Vier ehemalige Chorknaben hatten sich 1974 in London zusammengetan, um die große englische Vokaltradition fortzusetzen. Kaum war in dem britischen Maler Nicholas Hilli-ard der Namenspatron gefunden, wurde die Musikszene durchlüftet, zumal die der Alten Musik, die oft streng und ehrfürchtig vor den Kompositionen auf den Knien lag, etwa vor den A-Cappella-Werken von Ockeghem oder Palestrina.
Welchen Genuss gerade die kontrapunktische Mehrstimmigkeit bietet, wie sie im Rom des 16. und 17. Jahrhunderts zu hören war, zeigte das Hilliard Ensemble zuletzt im Studio im Jahr 2000, als sie ausgewählte Meisterwerke Palestrinas und des Spaniers Tómas Luis de Victoria traumwandlerisch makellos und von betörender Erhabenheit zelebrierte. »In Paradisum« heißt die 75-minütige überwältigende Glücksstunde, die zweimal live bei der Ruhrtriennale wiederholt wird.
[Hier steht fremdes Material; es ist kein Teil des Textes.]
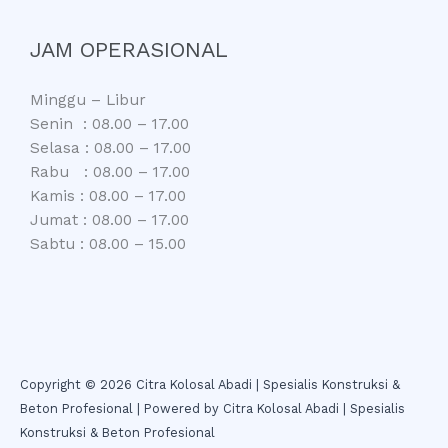
JAM OPERASIONAL
Minggu – Libur
Senin : 08.00 – 17.00
Selasa : 08.00 – 17.00
Rabu : 08.00 – 17.00
Kamis : 08.00 – 17.00
Jumat : 08.00 – 17.00
Sabtu : 08.00 – 15.00
Copyright © 2026 Citra Kolosal Abadi | Spesialis Konstruksi &
Beton Profesional | Powered by Citra Kolosal Abadi | Spesialis
Konstruksi & Beton Profesional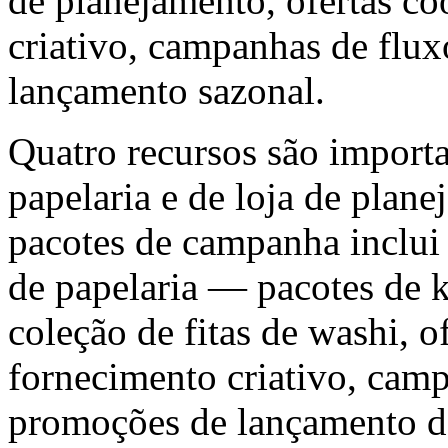
de planejamento, ofertas c
criativo, campanhas de flux
lançamento sazonal.
Quatro recursos são importa
papelaria e de loja de plane
pacotes de campanha inclui 
de papelaria — pacotes de k
coleção de fitas de washi, o
fornecimento criativo, camp
promoções de lançamento de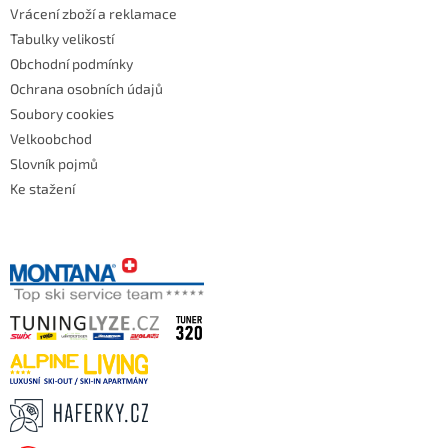
Vrácení zboží a reklamace
Tabulky velikostí
Obchodní podmínky
Ochrana osobních údajů
Soubory cookies
Velkoobchod
Slovník pojmů
Ke stažení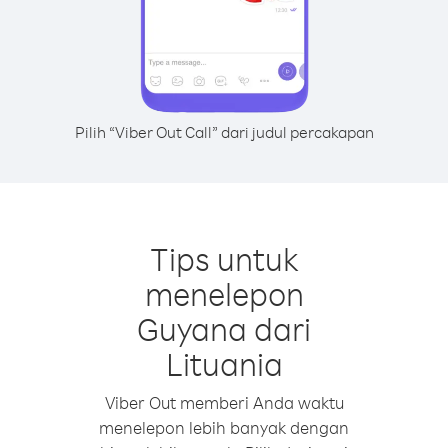
Pilih “Viber Out Call” dari judul percakapan
Tips untuk
menelepon
Guyana dari
Lituania
Viber Out memberi Anda waktu
menelepon lebih banyak dengan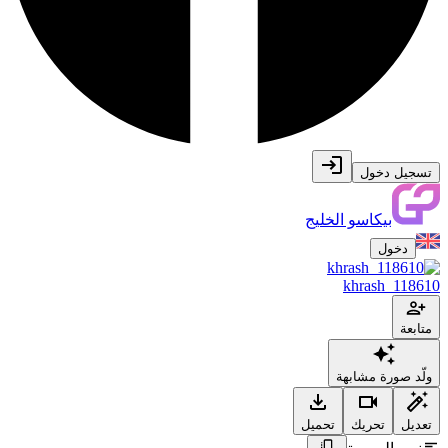
تسجيل دخول
بيكاسو الخليج
دخول
khrash_118610
متابعة
ولّد صورة مشابهة
تعديل
تحريك
تحميل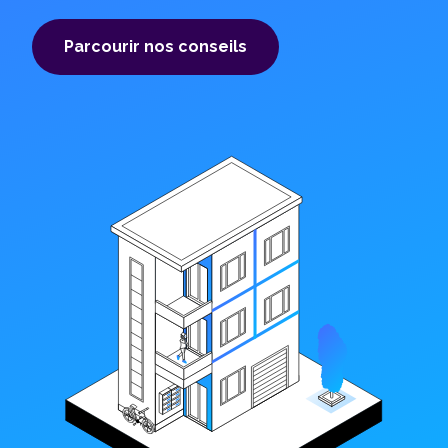
Parcourir nos conseils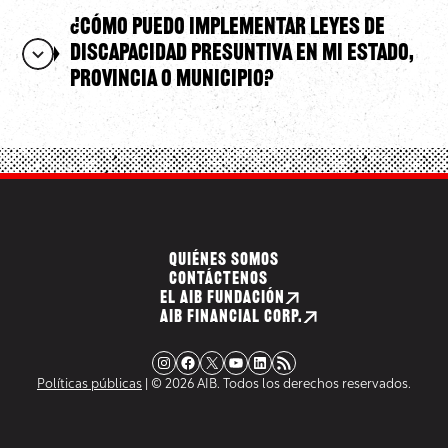
¿Cómo puedo implementar leyes de
discapacidad presuntiva en mi estado,
provincia o municipio?
QUIÉNES SOMOS
CONTÁCTENOS
EL AIB FUNDACIÓN
AIB FINANCIAL CORP.
Instagram
Facebook
X
YouTube
LinkedIn
Fuente RSS
Políticas públicas
| © 2026 AIB. Todos los derechos reservados.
Die Vokal-Heroen der Vergangenheit, von Palestrina über Thomas Tallis und Machaut bis J.S. Bach, bilden die eine Programmlinie der Hilliards. Mit dem Engagement für Neue Musik dringen sie darüber hinaus in Klangräume und Raumklänge vor. Bringen sie nicht gerade Werke von Wolfgang Rihm, Erkki-Sven Tüür oder des isländischen Rock-Keyboarders Kjartan Sveinsson zur Uraufführung, stellen sie ebenfalls theatrales Talent unter Beweis. In der Oper »Gesualdo considered as a Murderer« des Italieners Luca Francesconi spielten sie Schulbankdrücker, die noch einmal die alte Polyphonie pauken mussten.
2008 machte der designierte Ruhrtriennale-Intendant Heiner Goebbels das Hilliard Ensemble zum Zentrum der Klangbühneninstallation »I went to the house but did not enter«. Dabei meditierten die Musiker szenisch-musikalisch über Texte von Kafka und Beckett. Am zweiten Abend ihres diesjährigen Triennale-Auftritts werden sie in noch minimalistischere Tonwelten vordringen. Dafür verbünden sie sich erstmals mit dem japanischen Flötisten Tadashi Tajima. Die asiatisch angehauchten Improvisationen führen sodann über Werke von Heinz Holliger zu dem amerikanischen Jahrhundertkomponisten, Pilzsammler und Zen-Buddhisten John Cage. »Litany for the Whale« lautet das Programm, in dem auch das zweistimmige Titelstück zu hören ist, das Cage 1980 komponierte. Wenn zwei der Hilliards in diese halbstündige Wort-Ton-Prozession eintauchen, schließt sich indirekt die Ensemble-Geschichte für einen Moment. Vor zehn Jahren erschien eine Einspielung der »Litany« unter Federführung des Hilliard-Mitbegründers Paul Hillier.
Konzerte am 14., 15. und 16. September 2011; Jahrhunderthalle Bochum.